Jennifer Craw, chief executive of private sector economic leadership body Opportunity North East (ONE), said:
“The AWPR Aberdeen bypass has transformed the movement of goods and people in the region – and we have waited over 40 years for the investment. Journey times from the north to the south of the city have reduced by the predicted 20 minutes resulting in reduced fuel consumption, congestion and emissions.
“North-east Scotland businesses contribute more than 20% of Scotland’s total export value and it is important that we maintain the momentum in infrastructure investment to support international growth in our key sectors with enhanced harbour and port facilities, air connections, and road and rail links.”
Russell Borthwick, chief executive of Aberdeen & Grampian Chamber of Commerce, said:
“We now have our Aberdeen Western Peripheral Route and it is already enhancing connectivity across the entire region, transforming journey times, reducing business costs and improving productivity and quality of life. In turn, this will provide opportunities for business as well as opening up new markets and audiences for our transformed international airport and The Event Complex Aberdeen (TECA).
“As well as this, it will make the region more accessible to visitors as we build towards the vision of being a £1 billion tourism economy by 2023. And, of course, it helps bring closer the Masterplan ambition of creating a more pedestrian-friendly city centre.
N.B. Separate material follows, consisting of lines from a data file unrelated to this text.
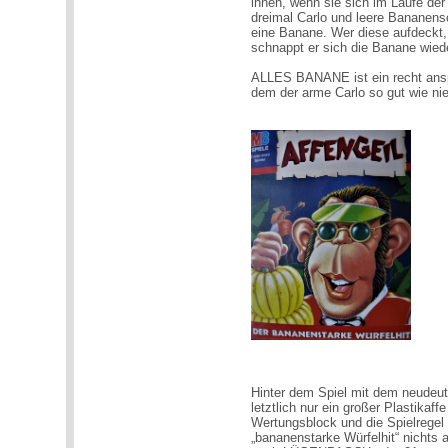
ihnen, wenn sie sich im Laufe der
dreimal Carlo und leere Bananen
eine Banane. Wer diese aufdeckt, 
schnappt er sich die Banane wied
ALLES BANANE ist ein recht ansp
dem der arme Carlo so gut wie n
Hinter dem Spiel mit dem neude
letztlich nur ein großer Plastikaf
Wertungsblock und die Spielregel
„bananenstarke Würfelhit“ nicht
“This investment has delivered a significant competitive advantage for our region. It’s now up to us to make the most of it, as well as looking ahead to ensure our physical and digital infrastructure is fit for purpose now and in the future, enabling us to deliver our economic strategies and the renaissance region ambition.”
The ‘New Perspectives’ exhibition of specially-commissioned AWPR-themed landscape shots by Scottish photographer Colin Prior was launched at the event before embarking on a nine-week tour of local libraries.
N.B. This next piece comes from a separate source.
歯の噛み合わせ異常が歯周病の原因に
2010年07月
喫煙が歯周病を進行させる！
The First Minister’s business event concludes the year-long ‘GoNorthEast’ campaign to promote the benefits of the new road and included a community festival which was attended by 14,000 people.
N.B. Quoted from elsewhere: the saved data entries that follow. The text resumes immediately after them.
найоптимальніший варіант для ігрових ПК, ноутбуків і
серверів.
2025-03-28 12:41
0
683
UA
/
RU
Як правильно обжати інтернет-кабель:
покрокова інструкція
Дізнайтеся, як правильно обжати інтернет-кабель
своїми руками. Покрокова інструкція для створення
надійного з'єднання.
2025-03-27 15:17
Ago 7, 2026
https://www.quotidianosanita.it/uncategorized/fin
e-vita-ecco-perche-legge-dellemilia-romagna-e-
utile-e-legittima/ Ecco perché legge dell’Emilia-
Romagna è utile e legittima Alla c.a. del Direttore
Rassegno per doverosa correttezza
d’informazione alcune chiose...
The main AWPR road was opened in phases between June 2018 and February 2019. Information on the air quality and public transport benefits for the route.
Transport Scotland analysis shows Stonehaven to Dyce took an average of 47 minutes and 42 minutes during the morning and evening peaks respectively on the old A90 Anderson Drive. Both journeys now take 18 minutes via the AWPR. Similarly Charleston to Dyce was an average journey of 33 minutes during the morning peak and 32 minutes during the evening peak. Now both journeys take 16 minutes via the AWPR.
The Transport Scotland figures were taken from early snapshot data which should only be viewed as indicative at this stage as a formal monitoring regime requires more time to report.